UPDATE: To not appear completely ignorant I will add here that I have a basic idea that forward pass is the time taken by an input to generate a relative output so it can be called the inference time too. However, what I am interested in is knowing if that is true irrespective of batch size and iterations? I tried but during benchmarking, caffe does not offer any 'batch' options.

Solution

The average forward pass time is the time it takes to propagate one batch of inputs from the input ("data") layer to the output layer. The batch size specified in your models/own_xx/deploy.prototxt file will determine how many images are processed per batch.

For instance, if I run the default command that comes with Caffe:

build/tools/caffe time --model=models/bvlc_alexnet/deploy.prototxt --gpu=0

I get the following output

...
I0426 13:07:32.701490 30417 layer_factory.hpp:77] Creating layer data
I0426 13:07:32.701513 30417 net.cpp:91] Creating Layer data
I0426 13:07:32.701529 30417 net.cpp:399] data -> data
I0426 13:07:32.709048 30417 net.cpp:141] Setting up data
I0426 13:07:32.709079 30417 net.cpp:148] Top shape: 10 3 227 227 (1545870)
I0426 13:07:32.709084 30417 net.cpp:156] Memory required for data: 6183480
...
I0426 13:07:34.390281 30417 caffe.cpp:377] Average Forward pass: 16.7818 ms.
I0426 13:07:34.390290 30417 caffe.cpp:379] Average Backward pass: 12.923 ms.
I0426 13:07:34.390296 30417 caffe.cpp:381] Average Forward-Backward: 29.7969 ms.

The following line:

I0426 13:07:32.709079 30417 net.cpp:148] Top shape: 10 3 227 227 (1545870)

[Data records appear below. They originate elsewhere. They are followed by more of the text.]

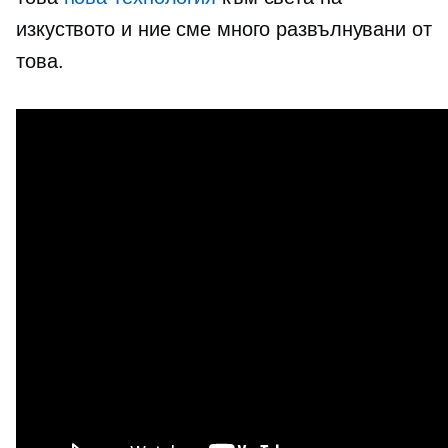
изкуството и ние сме много развълнувани от
това.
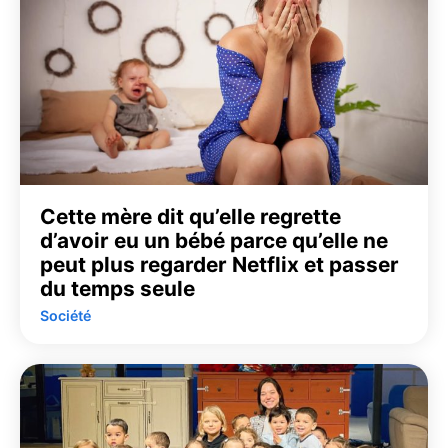
Cette mère dit qu’elle regrette
d’avoir eu un bébé parce qu’elle ne
peut plus regarder Netflix et passer
du temps seule
Société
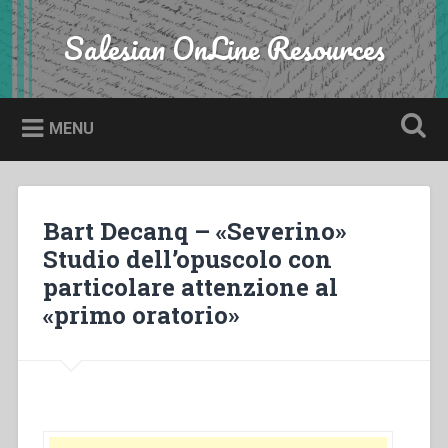
Skip
to
Salesian OnLine Resources
Search
content
MENU
Bart Decanq – «Severino»
Studio dell’opuscolo con
particolare attenzione al
«primo oratorio»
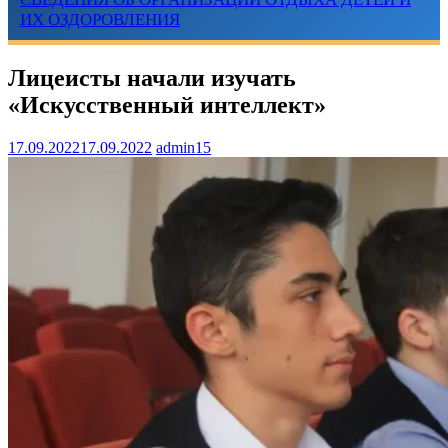
ИХ ОЗДОРОВЛЕНИЯ
Лицеисты начали изучать
«Искусственный интеллект»
17.09.2022
17.09.2022
admin15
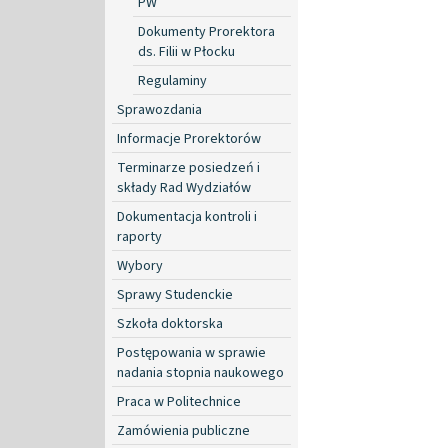
PW
Dokumenty Prorektora
ds. Filii w Płocku
Regulaminy
Sprawozdania
Informacje Prorektorów
Terminarze posiedzeń i
składy Rad Wydziałów
Dokumentacja kontroli i
raporty
Wybory
Sprawy Studenckie
Szkoła doktorska
Postępowania w sprawie
nadania stopnia naukowego
Praca w Politechnice
Zamówienia publiczne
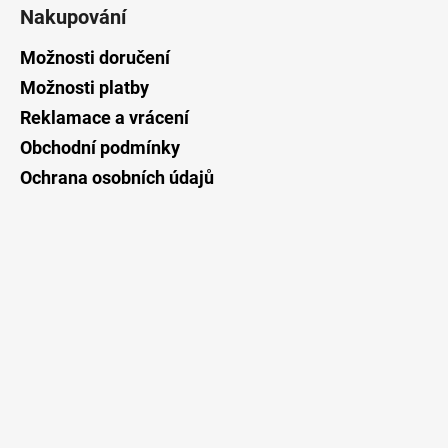
á
Nakupování
p
a
Možnosti doručení
t
Možnosti platby
í
Reklamace a vrácení
Obchodní podmínky
Ochrana osobních údajů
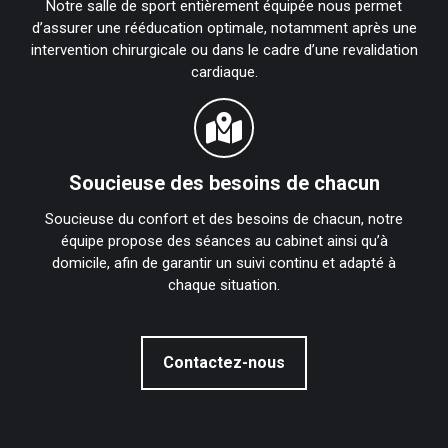
Notre salle de sport entièrement équipée nous permet
d’assurer une rééducation optimale, notamment après une
intervention chirurgicale ou dans le cadre d’une revalidation
cardiaque.
Soucieuse des besoins de chacun
Soucieuse du confort et des besoins de chacun, notre
équipe propose des séances au cabinet ainsi qu’à
domicile, afin de garantir un suivi continu et adapté à
chaque situation.
Contactez-nous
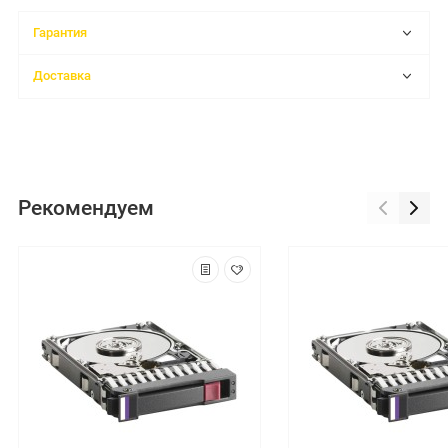
Гарантия
Доставка
Рекомендуем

is super important. It says that your input layer is 10x3x227x227-dimensional. In this case, the batch size is 10 images, each of size 3x227x227 (the 3 refers to each of the rgb channels in an image).

So effectively, it took 1.67818 ms/image to do a forward pass or inference time per image.

Changing the batch size

If you want to change the batch size, look at your .prototxt file. The models/bvlc_alexnet/deploy.prototxt file that comes with Caffe looks like the following:

name: "AlexNet"
layer {
  name: "data"
  type: "Input"
  top: "data"
  input_param { shape: { dim: 10 dim: 3 dim: 227 dim: 227 } }
}
layer { ...

Simply change dim: 10 into some other value (say to '100' to specify a batch size of 100 images per forward pass).